# Build Notebook
Build Notebook for [Project 1](https://github.com/jermnelson/linked-data-fragments/projects/1)

In [8]:
import datetime, rdflib, pdb, sys, hashlib
from bplustree import BPlusTree, StrSerializer
sys.path.append("D:/2018/linked-data-fragments/cache/")
import btree
# Creating Colorado College Knowledge Graph
CC = rdflib.Graph()
def load_cc_scholarship():
	for path in ["D:/2018/tiger-catalog/KnowledgeGraph/colorado-college.ttl",
		 "D:/2018/tiger-catalog/KnowledgeGraph/cc-people.ttl",
		 "D:/2018/tiger-catalog/KnowledgeGraph/cc-2016-2017.ttl",
		 "D:/2018/tiger-catalog/KnowledgeGraph/cc-2017-2018.ttl",
		 "D:/2018/cc-scholarship-graph/data/cc-research-statements.ttl",
		 "D:/2018/cc-scholarship-graph/data/cc-fast-subjects.ttl",
		 "D:/2018/cc-scholarship-graph/data/creative-works.ttl"]:
		CC.parse(path, format='turtle')
load_cc_scholarship()
print("Colorado College Number of Triples: {:,}".format(len(CC)))

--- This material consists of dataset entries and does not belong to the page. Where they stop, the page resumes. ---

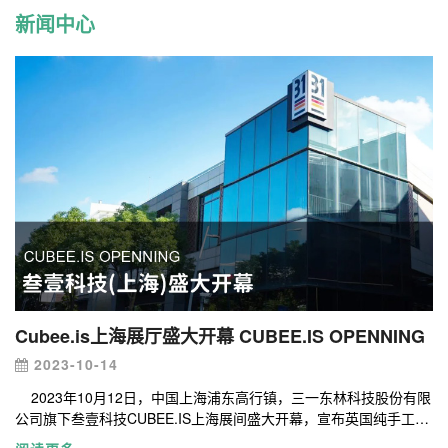
新闻中心
Cubee.is上海展厅盛大开幕 CUBEE.IS OPENNING
2023-10-14
2023年10月12日，中国上海浦东高行镇，三一东林科技股份有限
公司旗下叁壹科技CUBEE.IS上海展间盛大开幕，宣布英国纯手工汽
车品牌-摩根汽车（MORGAN Motor）在美轮美奂的森兰湾崭新绽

Colorado College Number of Triples: 27,992


### Demo of BTree Linked Data Fragments 
Take subject, predicate, object triples from RDF Graph and create sha1 hashes of all Blank Nodes and IRI subjects and store in BTree. 

In [9]:
CC_TREE = BPlusTree("D:/2018/linked-data-fragments/tmp/cc-tree.db",
                   serializer=StrSerializer(),
                   order=10,
                   key_size=124)

In [10]:
start = datetime.datetime.utcnow()
print("Starting loading Colorado College's {:,} triples at {} ".format(
    len(CC),
    start.isoformat()))
counter = 0
for subj, pred, obj in CC:
    subj_sha1 = hashlib.sha1(str(subj).encode()).hexdigest()
    pred_sha1 = hashlib.sha1(str(pred).encode()).hexdigest()
    obj_sha1 = hashlib.sha1(str(obj).encode()).hexdigest()
    # Add/Create Subject, Predicate, and Object
    if not subj_sha1 in CC_TREE:
        CC_TREE.insert(subj_sha1, str(subj).encode())
    if not pred_sha1 in CC_TREE:
        CC_TREE.insert(pred_sha1, str(pred).encode())
    if not obj_sha1 in CC_TREE:
        CC_TREE.insert(obj_sha1, str(obj).encode())
    btree.add_patterns(CC_TREE, subj_sha1, pred_sha1, obj_sha1)
    if not counter%10 and counter > 0:
        print(".", end="")
        CC_TREE.checkpoint()
    if not counter%1000:
        print("{:,}".format(counter), end="")
    counter += 1
        
end = datetime.datetime.utcnow()
CC_TREE.close()
print("Finished loading at {}, total time {:,} min for {:,} triples".format(
    end,
    (end-start).seconds / 60.0,
    len(CC)))

Starting loading Colorado College's 27,992 triples at 2018-05-21T22:08:03.160067 
0....................................................................................................1,000....................................................................................................2,000....................................................................................................3,000....................................................................................................4,000....................................................................................................5,000....................................................................................................6,000....................................................................................................7,000....................................................................................................8,000.............................................................................

In [5]:
(end-start).seconds / 60.0


3.75